Ein Abbauprodukt aus unserem eigenen Blut bietet dem Coronavirus offenbar Schutz vor Antikörpern. Dieser überraschende Fund könnte erklären, warum manche Menschen einen schweren COVID-19-Verlauf entwickeln.
Den Forschern um Annachiara Rosa vom Francis Crick Institute in London war bei Experimenten mit Blutseren von COVID-Patienten Überraschendes aufgefallen: Lösungen, in denen sich Serum und künstlich nachgebautes Spike-Protein befand, verfärbte sich häufig grünlich. Das passierte allerdings nur, wenn sich in der Lösung auch die N-terminale Domäne des Proteins befand.
Verantwortlich für die Verfärbung der Lösung ist offenbar Biliverdin, ein Protein, das im Blut beim Abbau von Hämoglobin entsteht. COVID-Patienten mit schweren Verläufen weisen oft einen erhöhten Biliverdin- und Bilirubin-Spiegel im Blut auf.
Anlalysen mittels Cryo-Elektronenmikroskopie ergaben, dass Biliverdin an den N-Terminus des Spike-Proteins binden kann. Offenbar stabilisiert Biliverdin das virale Spike-Protein so, dass es seine Konformation nicht mehr ändern kann. Das heißt, dass sich das Protein nicht mehr „öffnen“ und Teile seiner Struktur freilegen kann. Einige Antikörper sind dann nicht in der Lage dazu, ihre Angriffsstellen am Spike-Protein zu erreichen. So können sie nicht mehr an das Virus binden und es neutralisieren.
Zellkulturexperimente scheinen dies zu bestätigen: In physiologischen Konzentrationen dämpfte Biliverdin die Reaktivität des Spike-Proteins mit Immunseren signifikant. Die Neutralisationsrate der Antikörperlösungen sank um 30 bis 50 Prozent.

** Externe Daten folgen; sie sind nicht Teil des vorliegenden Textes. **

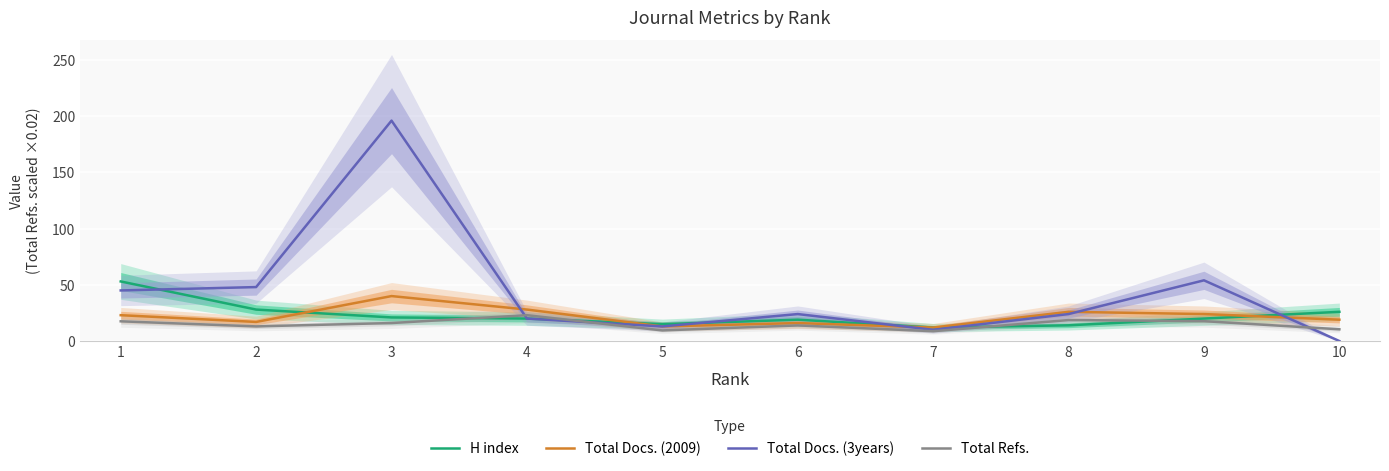

What is the difference between the maximum and minimum values in the Total Refs. series?

14.2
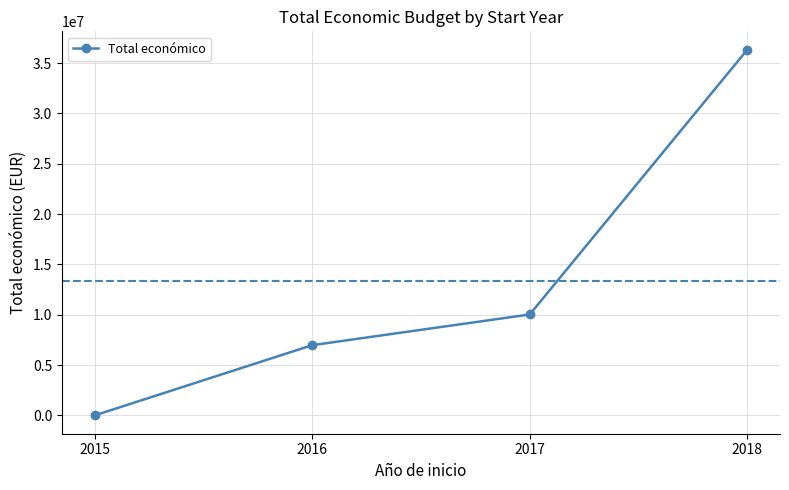

Count the number of categories in the chart.

4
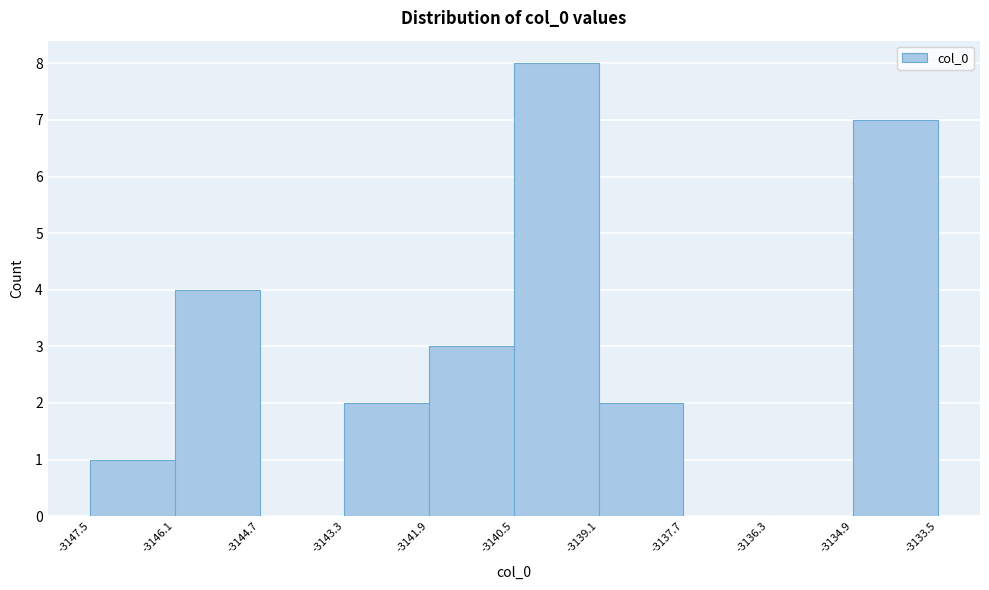

Over which range of the x-axis is the bar tallest?

-3140.5 to -3139.1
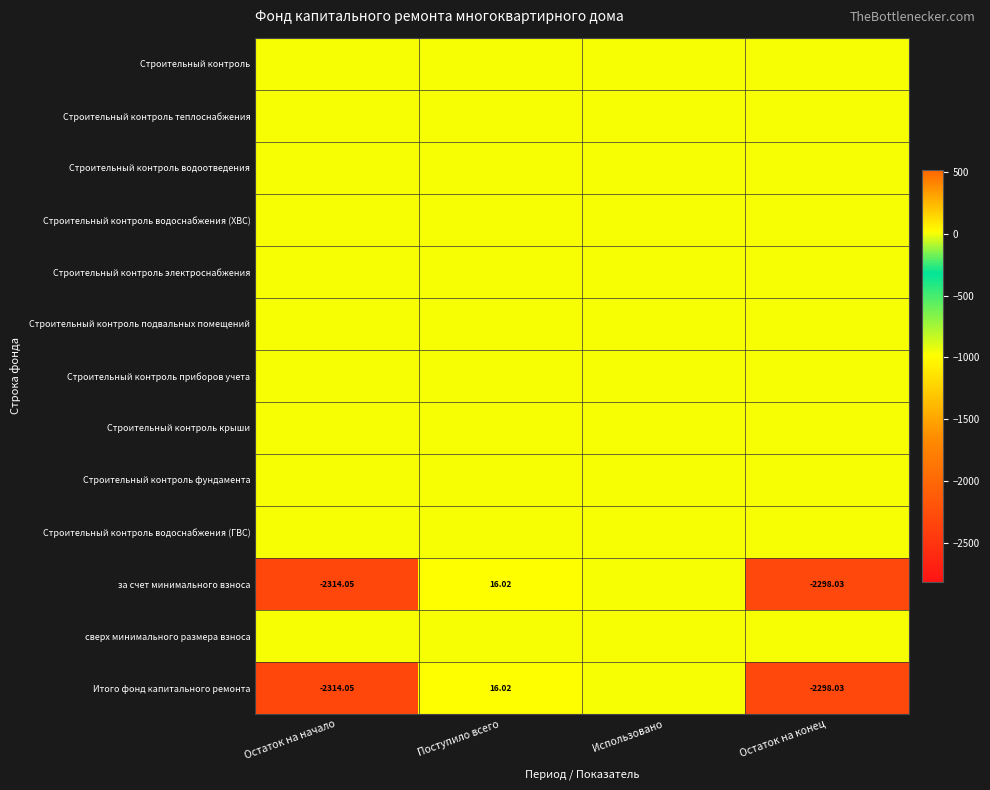

Count the number of categories in the chart.

4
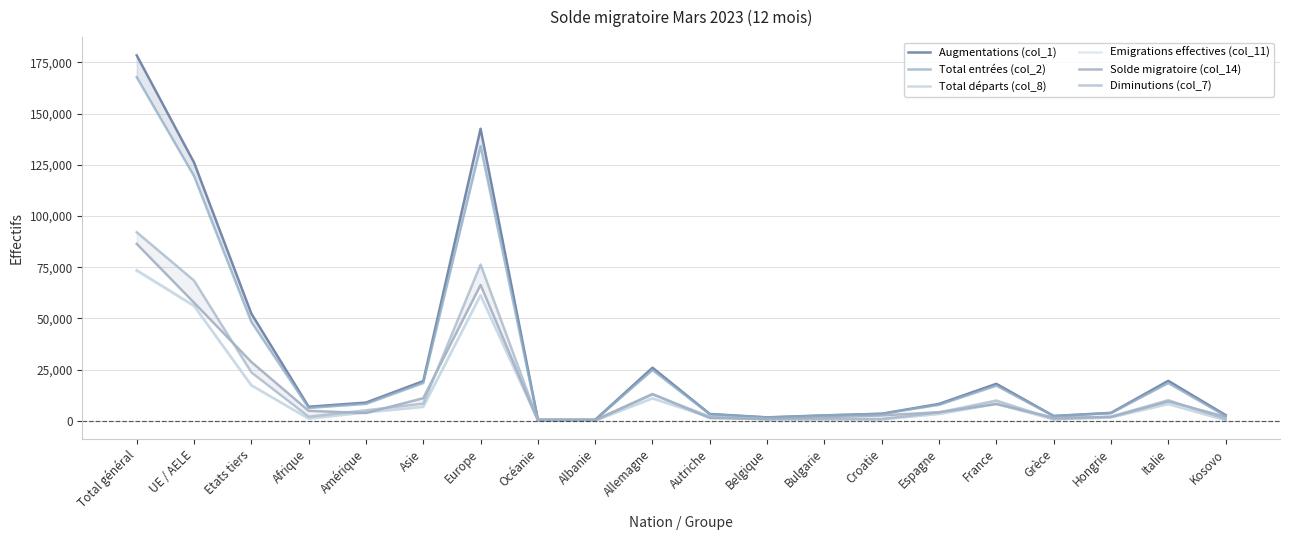

True or false: Solde migratoire (col_14) has more than 1 points higher than both neighbors.

True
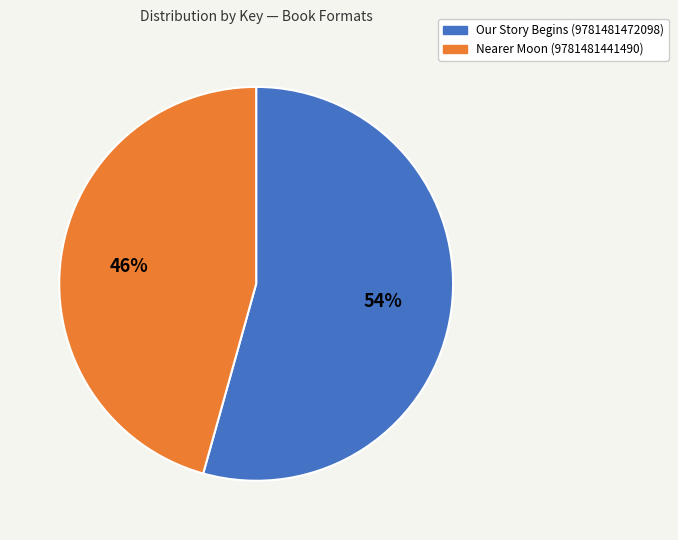

To the nearest percent, what is the combined percentage of Nearer Moon (9781481441490) and Our Story Begins (9781481472098)?

100%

Fehlte das Biliverdin oder wurde seine Bindung durch eine Mutation verhindert, war das nicht der Fall.
Die Autoren vermuten, dass dies einer Mechanismen sein könnte wie dem Virus die Immunflucht gelingt. „Wenn SARS-CoV-2 die Lunge eines Patienten infiziert, schädigt es die Blutgefäße und verursacht einen Anstieg der Anzahl von Immunzellen“, erklärt Hauptautorin Annachiara Rosa. „Beide Effekte können dazu beitragen, dass die Werte von Biliverdin und Bilirubin in den umliegenden Geweben ansteigen. Und wenn mehr dieser Moleküle vorhanden sind, hat das Virus mehr Gelegenheit, sich vor bestimmten Antikörpern zu verstecken.“ Das sei laut Rosa ein wirklich bemerkenswerter Prozess, da das Virus „möglicherweise von einem Nebeneffekt des Schadens profitiert, den es bereits verursacht hat.“
Die Studie ist in Science Advances erschienen.